[INPUT]
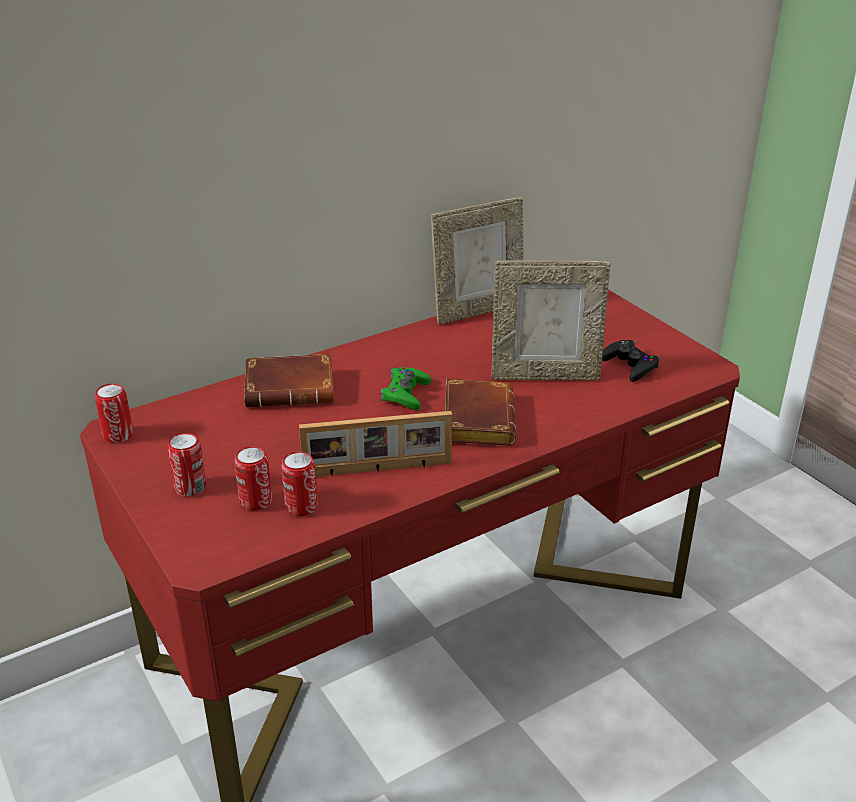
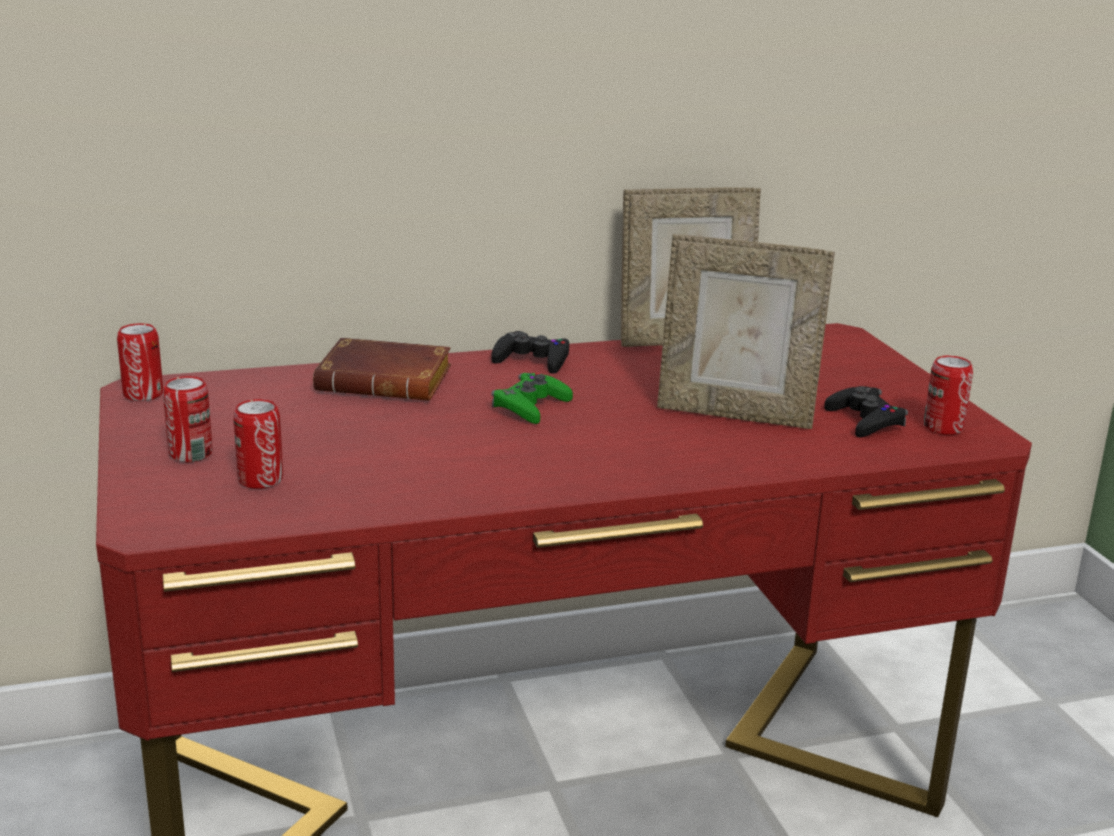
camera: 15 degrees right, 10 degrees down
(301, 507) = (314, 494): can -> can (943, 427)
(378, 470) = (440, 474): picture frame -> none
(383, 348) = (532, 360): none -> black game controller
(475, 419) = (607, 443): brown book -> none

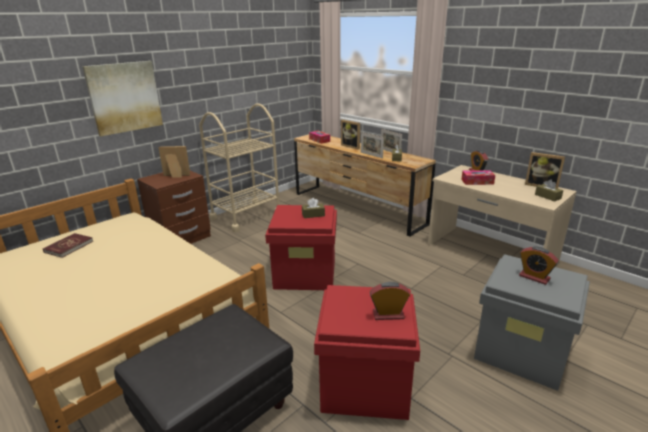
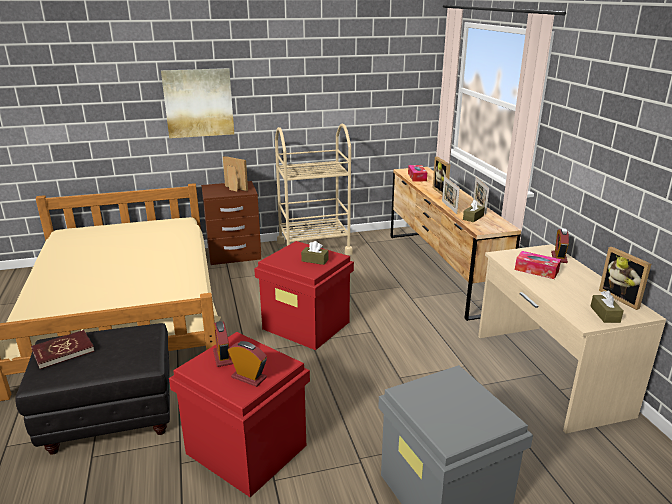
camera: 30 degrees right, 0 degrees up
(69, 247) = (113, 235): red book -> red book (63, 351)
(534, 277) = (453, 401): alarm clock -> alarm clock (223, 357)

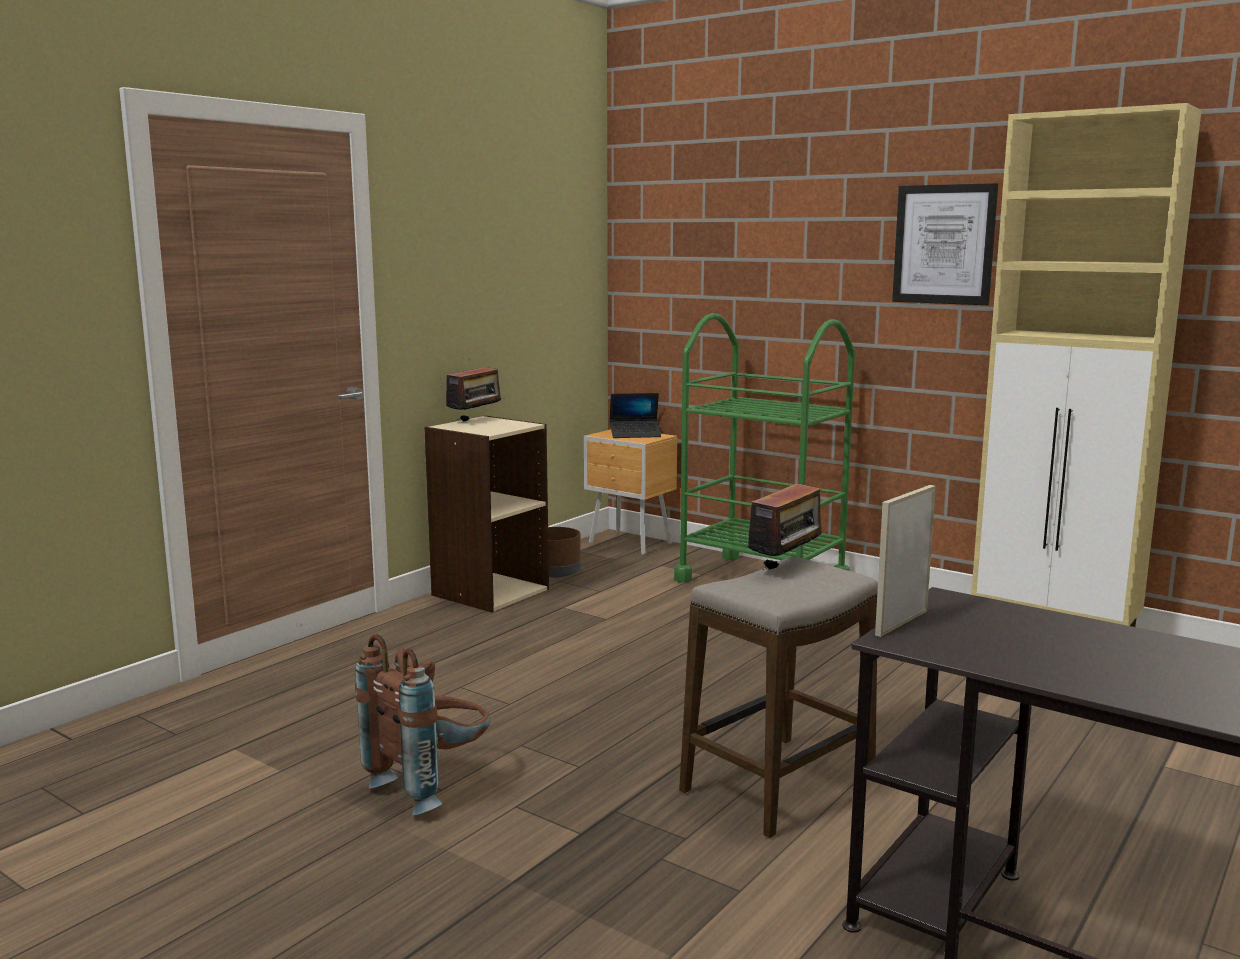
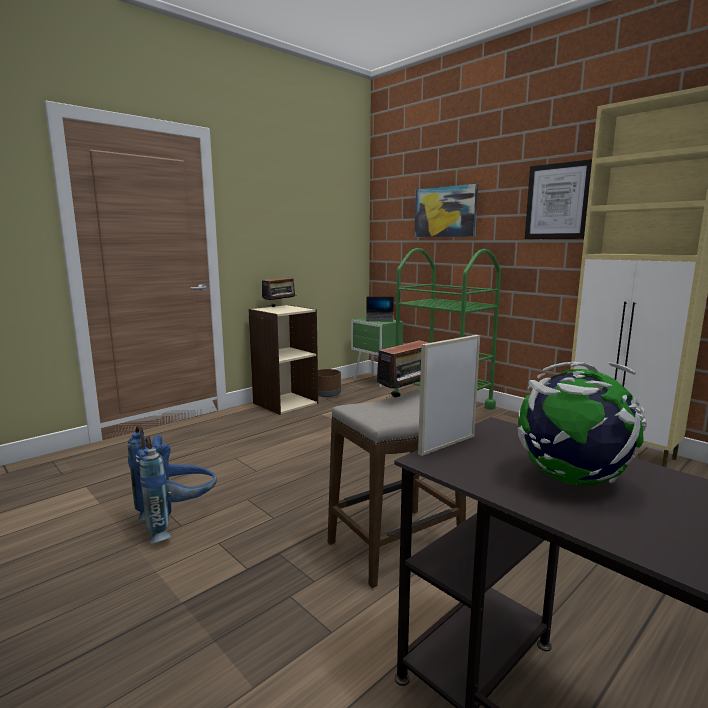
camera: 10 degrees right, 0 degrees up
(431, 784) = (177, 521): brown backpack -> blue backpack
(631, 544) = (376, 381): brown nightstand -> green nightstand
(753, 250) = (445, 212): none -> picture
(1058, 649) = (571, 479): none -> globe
[/INPUT]
TASK OBJECTIVE - The entire listing above, minus its pictures, should be copied out exactly.

RESPONSE TO THIS TASK -
camera: 15 degrees right, 10 degrees down
(301, 507) = (314, 494): can -> can (943, 427)
(378, 470) = (440, 474): picture frame -> none
(383, 348) = (532, 360): none -> black game controller
(475, 419) = (607, 443): brown book -> none

camera: 30 degrees right, 0 degrees up
(69, 247) = (113, 235): red book -> red book (63, 351)
(534, 277) = (453, 401): alarm clock -> alarm clock (223, 357)

camera: 10 degrees right, 0 degrees up
(431, 784) = (177, 521): brown backpack -> blue backpack
(631, 544) = (376, 381): brown nightstand -> green nightstand
(753, 250) = (445, 212): none -> picture
(1058, 649) = (571, 479): none -> globe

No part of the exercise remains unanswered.